While CNT core conductors made from Nanocomp's braided yarn rival copper for high-frequency data conductivity, the company's non-woven sheets and tapes can be used for structural reinforcement, lightning-strike protection, electromagnetic shielding, deicing heater mats and even battery electrodes.
“The primes make the initial pass, and put the material through qualification, then they tell us about their supply chain,” Antoinette says. “At the same time, we went to the wire and cable companies serving aerospace and showed them we can reduce weight 60-70%, with materials that drop right into their processes,” he says. “They've had nothing new to offer for years. Now we are re-introducing them to their customers. You have to play all sides.”
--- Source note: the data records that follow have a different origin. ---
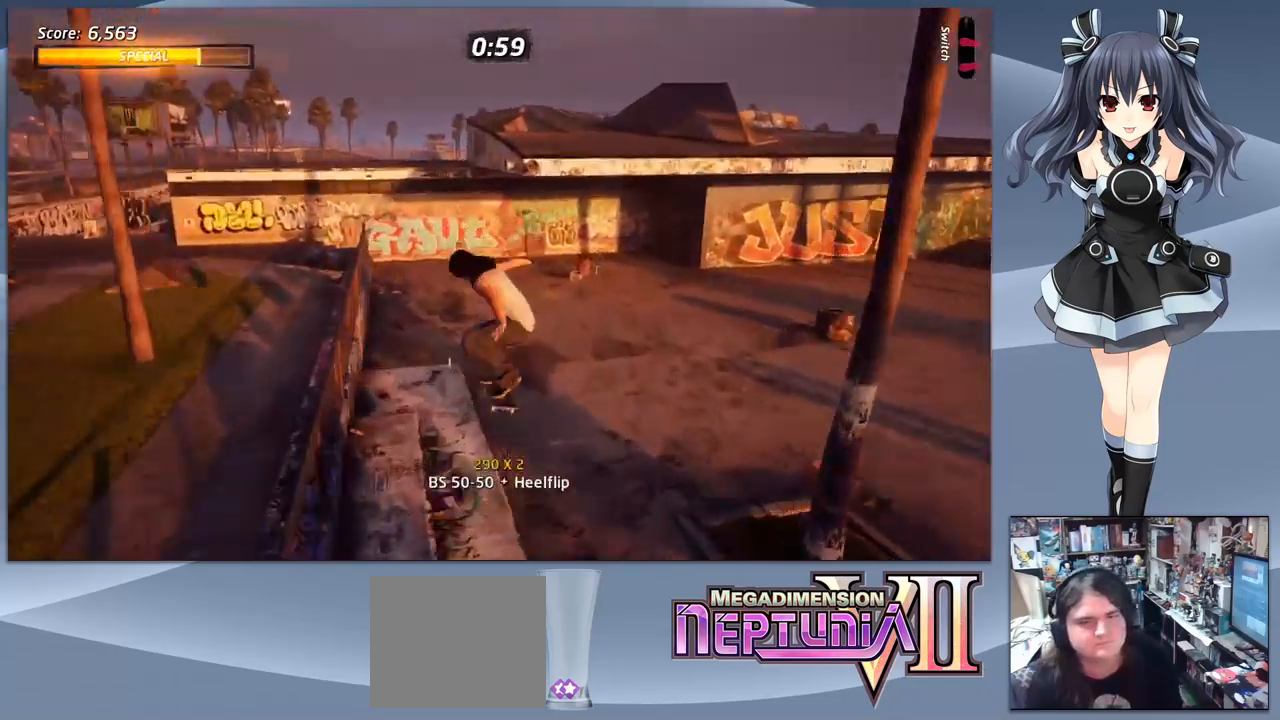
{"buttons": ["DPAD_DOWN"], "right_stick": "center", "events": [[433, "DPAD_DOWN", "down"]]}
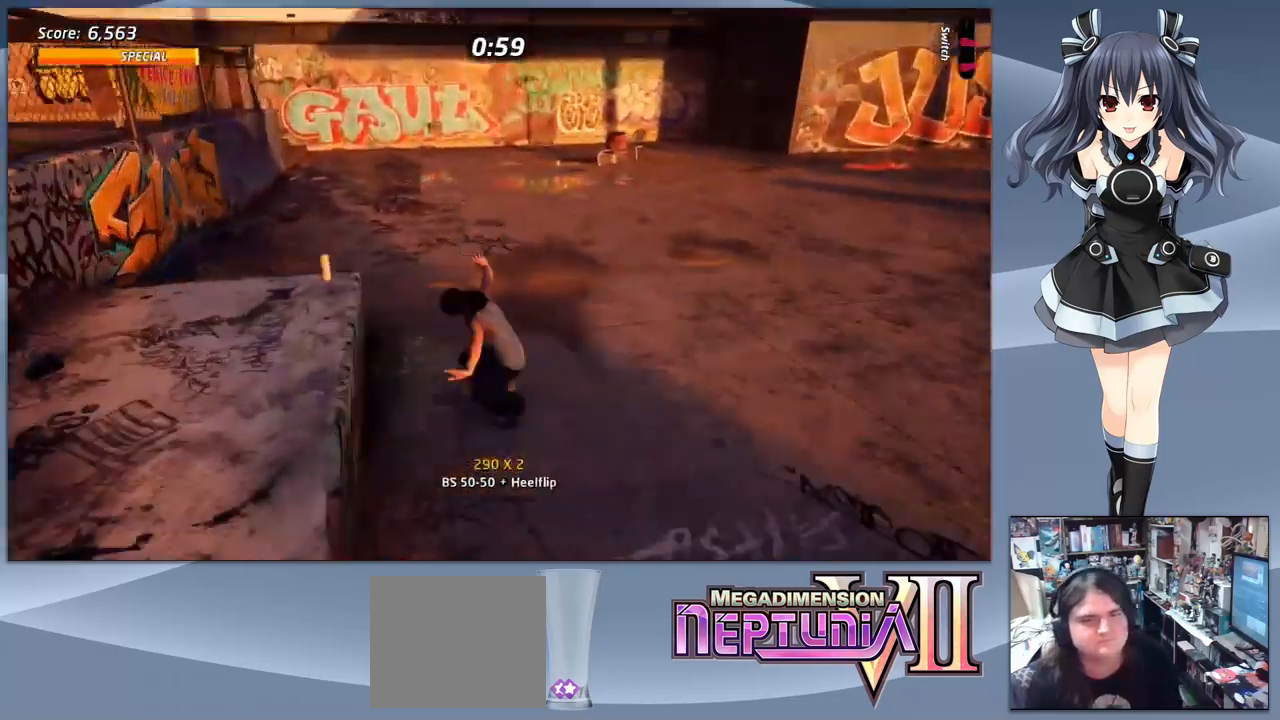
{"buttons": ["DPAD_DOWN"], "right_stick": "center", "events": [[267, "DPAD_RIGHT", "down"], [467, "DPAD_RIGHT", "up"]]}
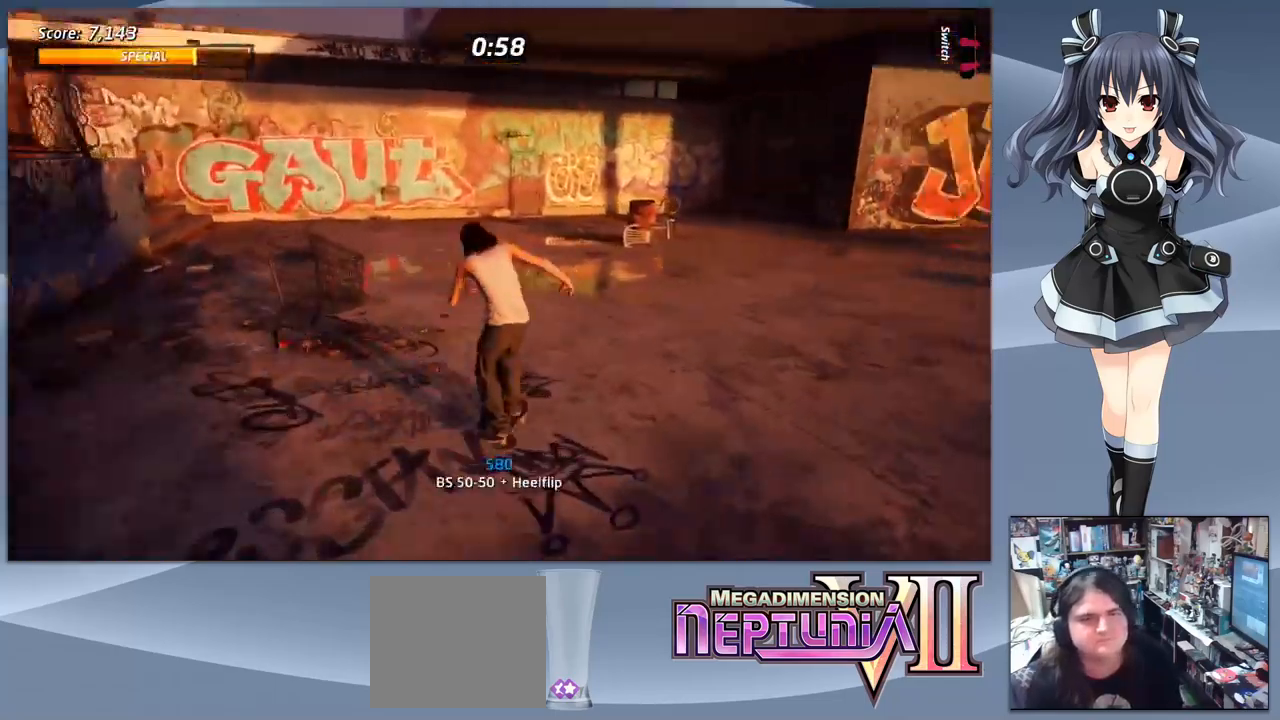
{"buttons": ["DPAD_DOWN", "DPAD_RIGHT"], "right_stick": "center", "events": [[367, "DPAD_RIGHT", "down"]]}
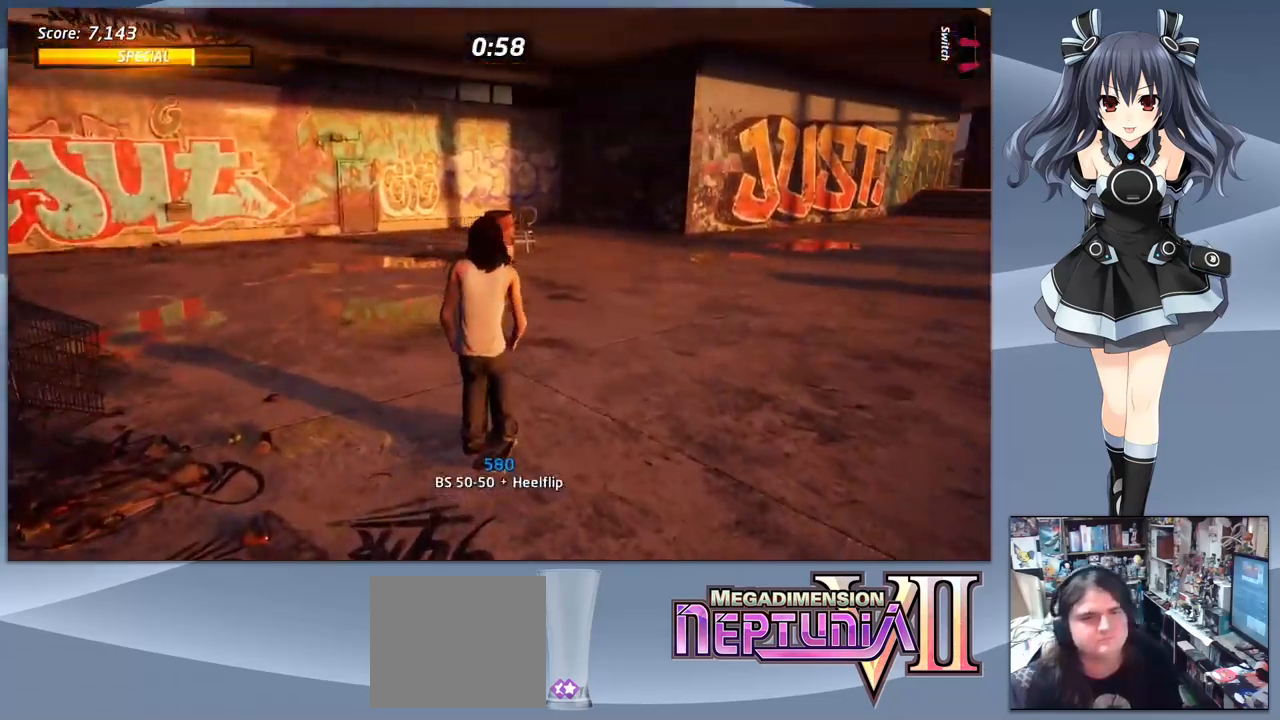
{"buttons": ["DPAD_DOWN", "DPAD_RIGHT"], "right_stick": "center", "events": []}
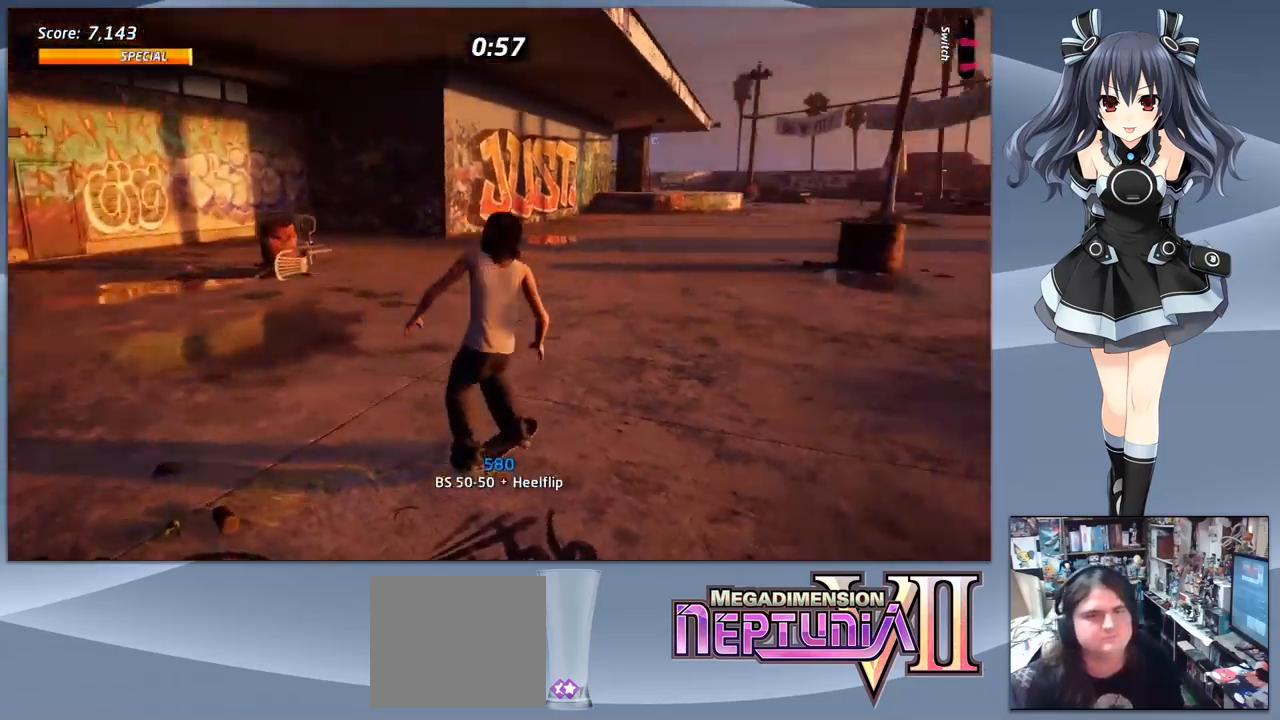
{"buttons": ["DPAD_DOWN"], "right_stick": "center", "events": [[367, "DPAD_RIGHT", "up"]]}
Nanocomp is now at the beginning of an expansion phase. “Several aerospace companies have taken our products to a technology readiness level of 6 and are ready to go, in both satellites and aircraft,” says Antoinette. Commercial avionics providers are showing customers data-network and inflight entertainment applications using Nanocomp's CNT core conductors and shielding to reduce cable weights.
The company has opened a 30,000-sq.-ft. pilot plant in Merrimack, N.H., and has capacity for further expansion “when we understand where we are in the adoption cycle,” he says. With higher production rates will come lower costs. “We're about four times the cost of current cable, but at 60% weight savings, no fatigue fracture and no bend restrictions, we are at the threshold for adoption. Within the next 24 months we will be at a nice price point.”
As an investor in the $25 million Series C financing round now underway, DuPont plans to use CNT materials in its ballistic-protection and honeycomb core-structures markets. “DuPont brings us money, market access and help in scaling up,” says Antoinette.
Nanocomp, meanwhile, continues to invest in R&D. While the Merrimack plant focuses on customers and production, the company has maintained its original Concord facility as an advanced development center. “We don't want to get sucked into the application side and lose our technology lead,” says Antoinette.